» PAGE EXTRACT
▬▬▬▬▬▬▬▬▬▬

John O’Connor’s practice focuses primarily on the representation of European and U.S. clients in a variety of sectors on matters involving a range of practice areas, including:

  • Securities
  • Corporate Governance
  • Structured Finance
  • Financial Institutions

John has extensive experience representing issuers and underwriters on equity and debt offerings, both SEC-registered and exempt (including under Rule 144A), and has advised on capital securities issuances and numerous rights issues and initial public offerings, including in the form of securities offerings, demergers, spin-offs and privatisations.

In addition to his transactional practice, Mr. O’Connor regularly advises European clients on general corporate matters, including the preparation of annual and other periodic reports, and on issues arising under the Sarbanes-Oxley Act and other U.S. laws.

Prior to relocating to London, Mr. O’Connor practiced in the Firm’s New York, Paris and Melbourne offices.



SELECTED REPRESENTATIONS

  • Barclays on the placing of a 12.2% interest in its subsidiary Barclays Africa Group Limited for £603 million (2016)
  • Moneta Money Bank’s $1.5 billion IPO and listing on the Prague Stock Exchange (2016)
  • Philips Lighting N.V. on its $840 million IPO and listing on the Euronext Amsterdam (2016)
  • Standard Chartered’s $5.15 billion offering of common shares pursuant to Rule 144A/Reg S (2015)
  • ABG Sundal Collier Norge, and the other underwriters, in the IPO of  XXL, the Nordic sporting-goods retailer (2014)
  • Barclays’ $3.9 billion SEC-registered exchange offer of Additional Tier 1 perpetual subordinated Contingent Convertible Securities for outstanding capital securities (2014)

▬▬▬▬▬▬▬▬▬▬

» ENTRIES PROVIDED
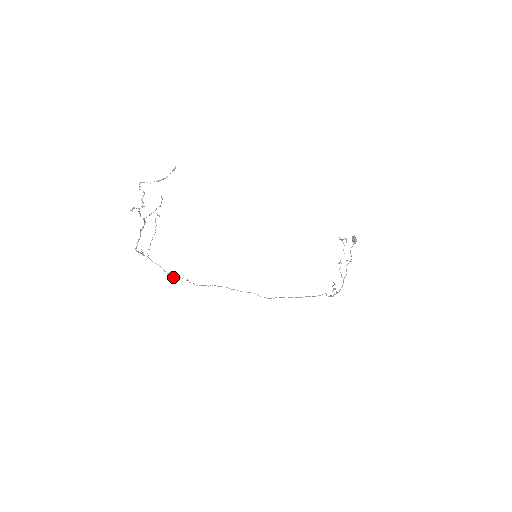
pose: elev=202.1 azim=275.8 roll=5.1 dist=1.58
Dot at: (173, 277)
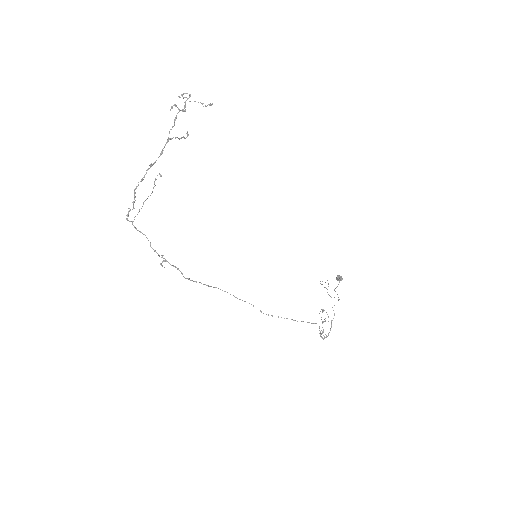
Dot at: (159, 256)
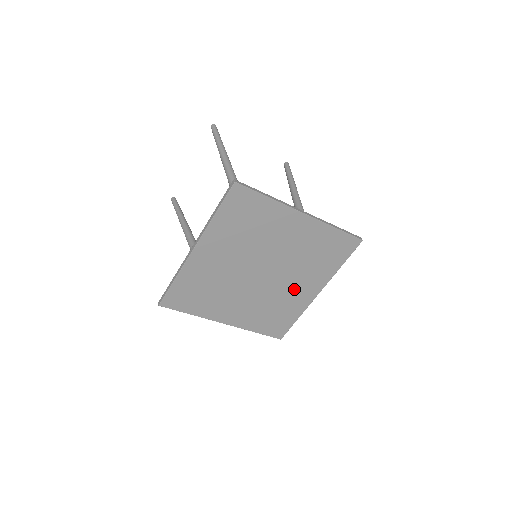
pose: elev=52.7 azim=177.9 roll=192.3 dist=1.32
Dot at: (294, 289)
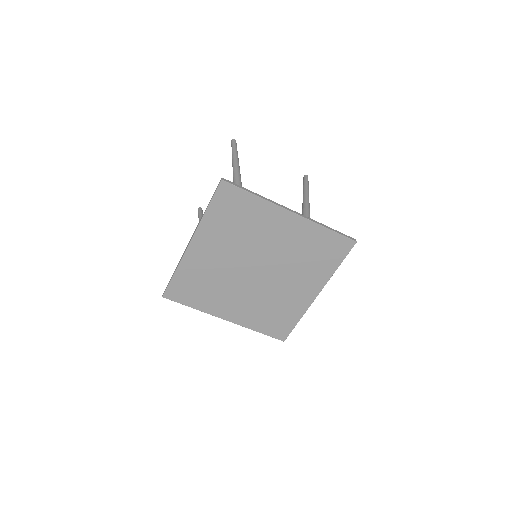
Dot at: (291, 289)
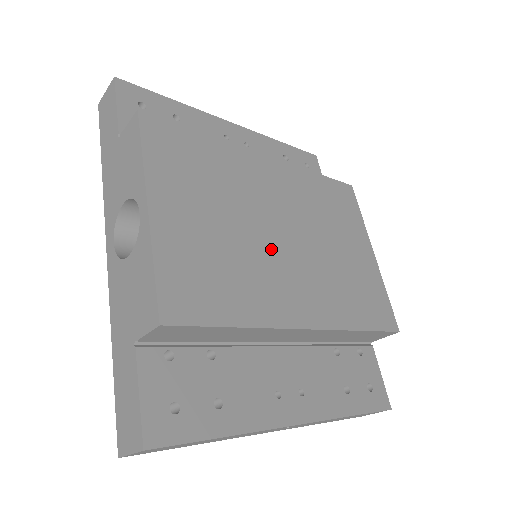
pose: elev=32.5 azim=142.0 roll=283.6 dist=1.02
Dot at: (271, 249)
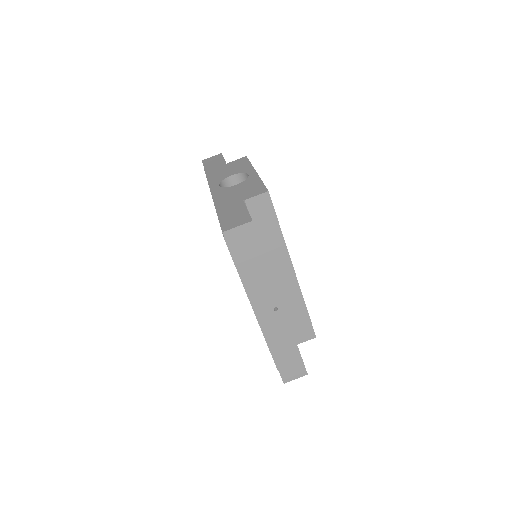
Dot at: occluded
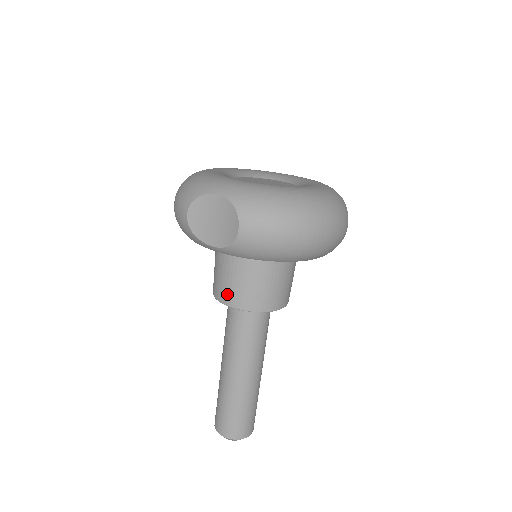
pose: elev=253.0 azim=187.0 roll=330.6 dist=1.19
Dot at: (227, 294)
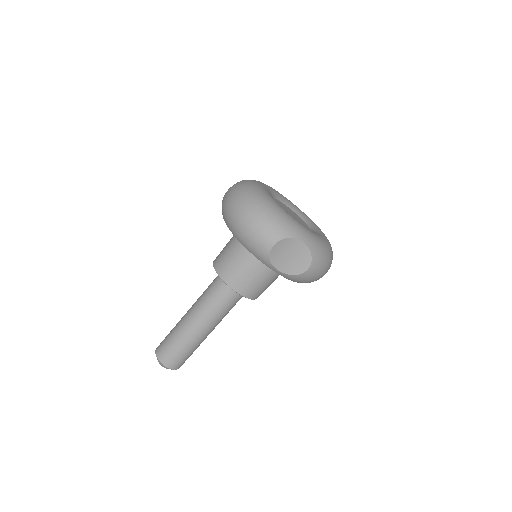
Dot at: (243, 286)
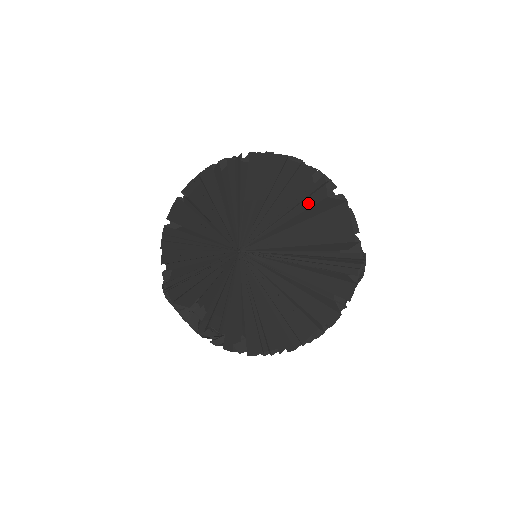
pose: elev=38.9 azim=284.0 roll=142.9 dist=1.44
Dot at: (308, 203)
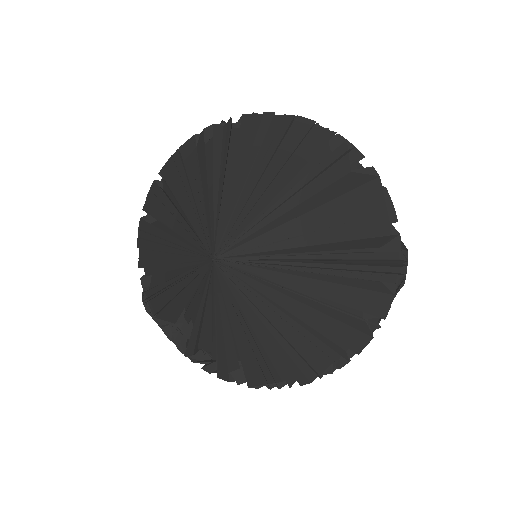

▬▬▬▬▬▬▬▬▬▬

» SET EXERCISE
Carry on the professional profile of John O’Connor, placed above the lines, from the point at which it stops.

» EXPECTED OUTPUT
  • Barclays’ $2.0 billion and €1.0 billion SEC-registered Additional Tier 1 perpetual subordinated Contingent Convertible Securities (2013)
  • Barclays’ £5.8 billion SEC-registered rights offering (2013)
  • Cembra Money Bank’s CHF 1.05 billion IPO (IPO of formerly GE Money Bank AG) (2013)
  • Koninklijke Philips, the Dutch healthcare and consumer company,  on its $1.5 billion SEC-registered debt offering (2012)
  • Goldman Sachs in connection with numerous offerings and listings in various EU jurisdictions, including in the U.K., Luxembourg and Italy, including in connection with its listed index-linked note issuance programme
  • Standard Chartered on its $2.0 billion subordinated notes offering (2014), $2.5 billion (aggregate) notes offerings (2013) and $5 billion rights issue (2010)
  • Enel Green Power on its November 2010 IPO
  • Barclays on numerous SEC-registered debt offerings (2009–2014) and in earlier debt and equity financings including several Preference Share offerings in the form of American Depositary Shares (SEC-registered)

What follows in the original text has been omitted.